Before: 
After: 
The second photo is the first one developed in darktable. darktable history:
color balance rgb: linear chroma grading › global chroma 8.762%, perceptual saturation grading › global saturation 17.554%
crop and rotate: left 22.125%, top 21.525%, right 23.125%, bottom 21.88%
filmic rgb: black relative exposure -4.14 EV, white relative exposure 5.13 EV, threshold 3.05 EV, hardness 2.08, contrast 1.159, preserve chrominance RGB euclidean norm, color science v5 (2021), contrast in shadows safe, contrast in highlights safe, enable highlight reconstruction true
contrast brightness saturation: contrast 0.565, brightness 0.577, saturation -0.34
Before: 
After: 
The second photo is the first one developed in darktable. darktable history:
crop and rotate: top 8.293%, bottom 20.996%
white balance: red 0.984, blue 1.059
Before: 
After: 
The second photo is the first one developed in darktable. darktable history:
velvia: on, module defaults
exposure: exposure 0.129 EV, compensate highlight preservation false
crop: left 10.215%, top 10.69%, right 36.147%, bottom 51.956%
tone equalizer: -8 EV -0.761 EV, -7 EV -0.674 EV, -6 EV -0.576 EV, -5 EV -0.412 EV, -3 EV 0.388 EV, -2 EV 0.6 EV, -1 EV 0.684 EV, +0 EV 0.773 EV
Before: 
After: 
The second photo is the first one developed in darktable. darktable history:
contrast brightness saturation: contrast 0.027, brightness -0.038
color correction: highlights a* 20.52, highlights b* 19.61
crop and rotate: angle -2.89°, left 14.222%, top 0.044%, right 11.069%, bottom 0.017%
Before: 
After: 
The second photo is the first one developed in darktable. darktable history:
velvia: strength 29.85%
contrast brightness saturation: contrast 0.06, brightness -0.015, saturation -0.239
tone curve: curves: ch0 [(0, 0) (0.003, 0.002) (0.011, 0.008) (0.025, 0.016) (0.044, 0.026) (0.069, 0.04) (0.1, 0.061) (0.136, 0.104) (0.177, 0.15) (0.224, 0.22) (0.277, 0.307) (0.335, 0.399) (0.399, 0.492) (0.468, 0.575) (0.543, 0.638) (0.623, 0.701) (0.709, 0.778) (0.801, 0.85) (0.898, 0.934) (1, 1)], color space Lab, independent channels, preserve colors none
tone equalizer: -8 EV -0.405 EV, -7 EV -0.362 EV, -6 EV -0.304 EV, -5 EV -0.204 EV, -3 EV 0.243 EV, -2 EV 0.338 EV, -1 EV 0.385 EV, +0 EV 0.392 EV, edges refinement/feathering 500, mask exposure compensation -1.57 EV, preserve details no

################

## Request
Please rewrite every line of the listing above with "history" changed to "edit log" and everything else left as it is.

## Answer to this task
Before: 
After: 
The second photo is the first one developed in darktable. darktable edit log:
color balance rgb: linear chroma grading › global chroma 8.762%, perceptual saturation grading › global saturation 17.554%
crop and rotate: left 22.125%, top 21.525%, right 23.125%, bottom 21.88%
filmic rgb: black relative exposure -4.14 EV, white relative exposure 5.13 EV, threshold 3.05 EV, hardness 2.08, contrast 1.159, preserve chrominance RGB euclidean norm, color science v5 (2021), contrast in shadows safe, contrast in highlights safe, enable highlight reconstruction true
contrast brightness saturation: contrast 0.565, brightness 0.577, saturation -0.34
Before: 
After: 
The second photo is the first one developed in darktable. darktable edit log:
crop and rotate: top 8.293%, bottom 20.996%
white balance: red 0.984, blue 1.059
Before: 
After: 
The second photo is the first one developed in darktable. darktable edit log:
velvia: on, module defaults
exposure: exposure 0.129 EV, compensate highlight preservation false
crop: left 10.215%, top 10.69%, right 36.147%, bottom 51.956%
tone equalizer: -8 EV -0.761 EV, -7 EV -0.674 EV, -6 EV -0.576 EV, -5 EV -0.412 EV, -3 EV 0.388 EV, -2 EV 0.6 EV, -1 EV 0.684 EV, +0 EV 0.773 EV
Before: 
After: 
The second photo is the first one developed in darktable. darktable edit log:
contrast brightness saturation: contrast 0.027, brightness -0.038
color correction: highlights a* 20.52, highlights b* 19.61
crop and rotate: angle -2.89°, left 14.222%, top 0.044%, right 11.069%, bottom 0.017%
Before: 
After: 
The second photo is the first one developed in darktable. darktable edit log:
velvia: strength 29.85%
contrast brightness saturation: contrast 0.06, brightness -0.015, saturation -0.239
tone curve: curves: ch0 [(0, 0) (0.003, 0.002) (0.011, 0.008) (0.025, 0.016) (0.044, 0.026) (0.069, 0.04) (0.1, 0.061) (0.136, 0.104) (0.177, 0.15) (0.224, 0.22) (0.277, 0.307) (0.335, 0.399) (0.399, 0.492) (0.468, 0.575) (0.543, 0.638) (0.623, 0.701) (0.709, 0.778) (0.801, 0.85) (0.898, 0.934) (1, 1)], color space Lab, independent channels, preserve colors none
tone equalizer: -8 EV -0.405 EV, -7 EV -0.362 EV, -6 EV -0.304 EV, -5 EV -0.204 EV, -3 EV 0.243 EV, -2 EV 0.338 EV, -1 EV 0.385 EV, +0 EV 0.392 EV, edges refinement/feathering 500, mask exposure compensation -1.57 EV, preserve details no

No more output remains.